WORK ITEM: Could you copy the listing below from its start through the line with "公式YouTubeを登録", substituting "Product Manager" for "Category Manager" and changing nothing else? Leave out the pictures.

# # #

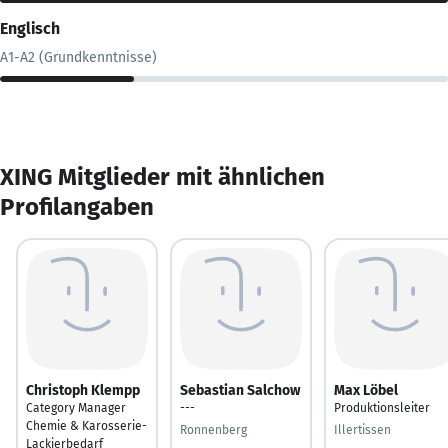
Englisch
A1-A2 (Grundkenntnisse)
XING Mitglieder mit ähnlichen
Profilangaben
Christoph Klempp
Sebastian Salchow
Max Löbel
Category Manager
---
Produktionsleiter
Chemie & Karosserie-
Ronnenberg
Illertissen
Lackierbedarf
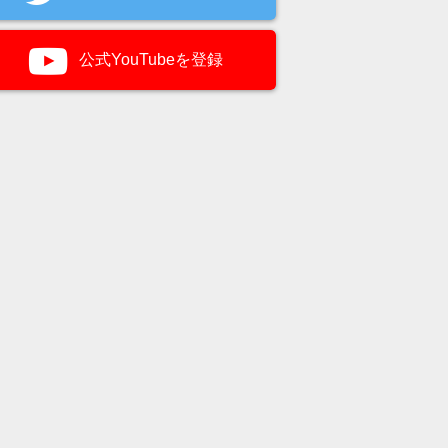
公式YouTubeを登録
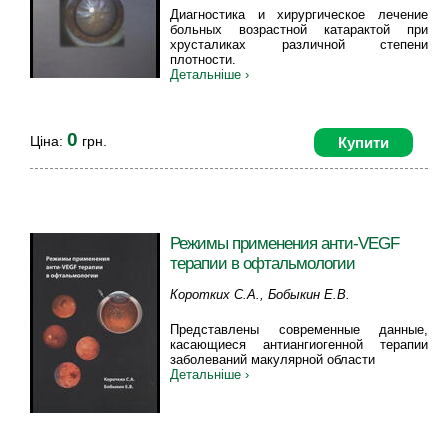
Диагностика и хирургическое лечение
больных возрастной катарактой при
хрусталиках различной степени
плотности.
Детальніше ›
0
Ціна:
грн.
Купити
Режимы применения анти-VEGF
терапии в офтальмологии
Коротких С.А., Бобыкин Е.В.
Представлены современные данные,
касающиеся антиангиогенной терапии
заболеваний макулярной области
Детальніше ›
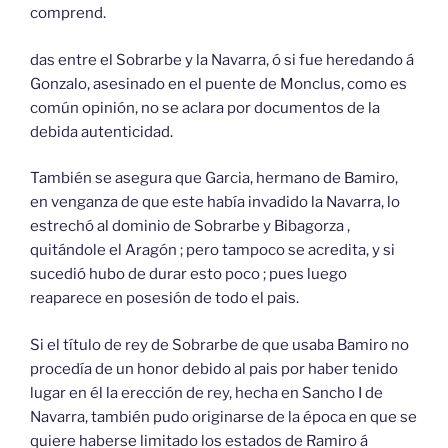
comprend.
das entre el Sobrarbe y la Navarra, ó si fue heredando á
Gonzalo, asesinado en el puente de Monclus, como es
común opinión, no se aclara por documentos de la
debida autenticidad.
También se asegura que Garcia, hermano de Bamiro,
en venganza de que este había invadido la Navarra, lo
estrechó al dominio de Sobrarbe y Bibagorza ,
quitándole el Aragón ; pero tampoco se acredita, y si
sucedió hubo de durar esto poco ; pues luego
reaparece en posesión de todo el pais.
Si el título de rey de Sobrarbe de que usaba Bamiro no
procedía de un honor debido al pais por haber tenido
lugar en él la erección de rey, hecha en Sancho I de
Navarra, también pudo originarse de la época en que se
quiere haberse limitado los estados de Ramiro á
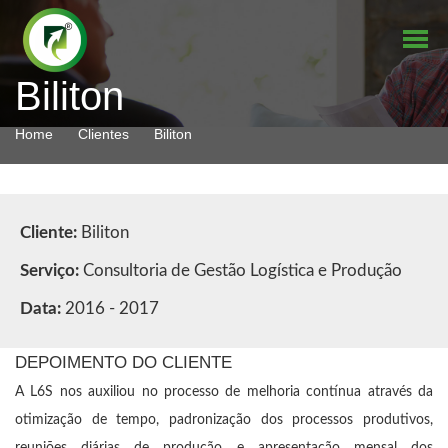
Biliton
Home
Clientes
Biliton
Cliente:
Biliton
Serviço:
Consultoria de Gestão Logística e Produção
Data:
2016 - 2017
DEPOIMENTO DO CLIENTE
A L6S nos auxiliou no processo de melhoria contínua através da
otimização de tempo, padronização dos processos produtivos,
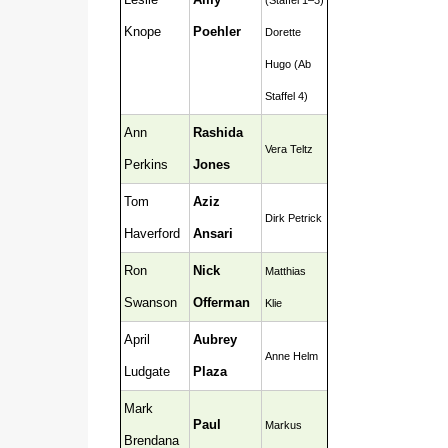
(Staffel 1–3)
Knope
Poehler
Dorette
Hugo (Ab
Staffel 4)
Ann
Rashida
Vera Teltz
Perkins
Jones
Tom
Aziz
Dirk Petrick
Haverford
Ansari
Ron
Nick
Matthias
Swanson
Offerman
Klie
April
Aubrey
Anne Helm
Ludgate
Plaza
Mark
Paul
Markus
Brendana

# # #

SOLVED PROBLEM:
Englisch
A1-A2 (Grundkenntnisse)
XING Mitglieder mit ähnlichen
Profilangaben
Christoph Klempp
Sebastian Salchow
Max Löbel
Product Manager
---
Produktionsleiter
Chemie & Karosserie-
Ronnenberg
Illertissen
Lackierbedarf
公式YouTubeを登録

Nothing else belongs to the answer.